Write out exactly the lines running from the one with "With the body" to the last line of the entries, keeping both the first and the last.

··· EXERCISE DATA ···

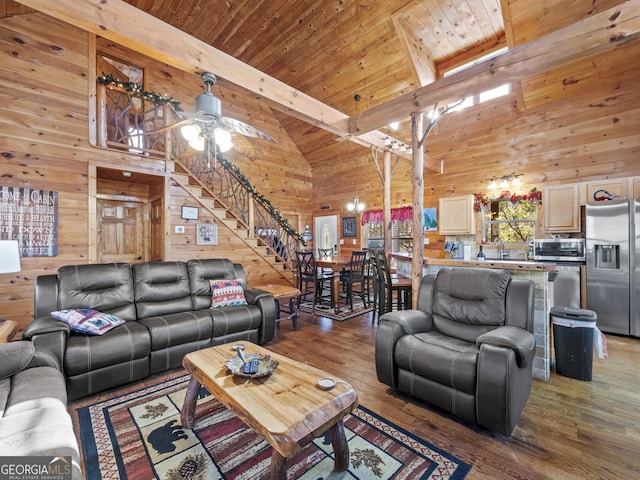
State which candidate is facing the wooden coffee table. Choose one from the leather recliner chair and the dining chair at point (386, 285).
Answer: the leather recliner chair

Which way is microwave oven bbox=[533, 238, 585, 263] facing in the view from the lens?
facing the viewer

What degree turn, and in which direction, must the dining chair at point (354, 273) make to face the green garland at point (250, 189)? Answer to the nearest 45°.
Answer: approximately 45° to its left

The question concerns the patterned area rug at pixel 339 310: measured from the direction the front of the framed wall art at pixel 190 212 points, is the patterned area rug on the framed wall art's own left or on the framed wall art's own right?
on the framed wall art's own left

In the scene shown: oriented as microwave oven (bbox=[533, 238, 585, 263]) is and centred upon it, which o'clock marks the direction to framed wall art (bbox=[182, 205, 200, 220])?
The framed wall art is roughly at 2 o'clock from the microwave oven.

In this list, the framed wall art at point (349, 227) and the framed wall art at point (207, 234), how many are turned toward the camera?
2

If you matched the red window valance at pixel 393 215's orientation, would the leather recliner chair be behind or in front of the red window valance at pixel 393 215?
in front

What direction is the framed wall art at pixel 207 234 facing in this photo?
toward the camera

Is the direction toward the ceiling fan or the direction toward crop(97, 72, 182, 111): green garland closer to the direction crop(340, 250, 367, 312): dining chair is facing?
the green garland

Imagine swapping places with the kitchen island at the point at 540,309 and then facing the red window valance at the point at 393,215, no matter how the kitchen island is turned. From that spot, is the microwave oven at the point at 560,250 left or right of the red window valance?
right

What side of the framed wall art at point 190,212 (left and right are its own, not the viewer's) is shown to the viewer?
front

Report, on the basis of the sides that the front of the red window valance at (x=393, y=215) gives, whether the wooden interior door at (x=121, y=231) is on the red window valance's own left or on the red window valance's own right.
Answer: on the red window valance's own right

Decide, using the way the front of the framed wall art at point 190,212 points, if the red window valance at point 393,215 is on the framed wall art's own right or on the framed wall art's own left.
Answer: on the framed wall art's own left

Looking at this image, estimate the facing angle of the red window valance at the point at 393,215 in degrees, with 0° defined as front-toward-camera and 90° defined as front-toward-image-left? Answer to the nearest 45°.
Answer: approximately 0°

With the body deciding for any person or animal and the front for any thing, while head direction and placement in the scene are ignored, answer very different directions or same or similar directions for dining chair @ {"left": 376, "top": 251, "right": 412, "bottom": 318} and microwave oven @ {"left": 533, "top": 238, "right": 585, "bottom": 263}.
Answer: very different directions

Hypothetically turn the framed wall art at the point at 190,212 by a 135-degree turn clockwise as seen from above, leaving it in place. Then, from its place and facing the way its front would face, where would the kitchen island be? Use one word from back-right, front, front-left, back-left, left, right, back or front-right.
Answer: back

···

RESULT BELOW:
With the body deciding for any person or animal and the front for any thing, while head direction and placement in the scene are ignored, answer very different directions or same or similar directions for dining chair @ {"left": 376, "top": 251, "right": 412, "bottom": 318} and microwave oven @ {"left": 533, "top": 238, "right": 585, "bottom": 263}.
Answer: very different directions

Hypothetically turn the framed wall art at the point at 190,212 by a 135-degree turn clockwise as seen from above, leaving it in place. Then, from its place and facing the way its front would face, where would the kitchen island be? Use one word from back-right, front, front-left, back-left, left, right, back or front-right.
Answer: back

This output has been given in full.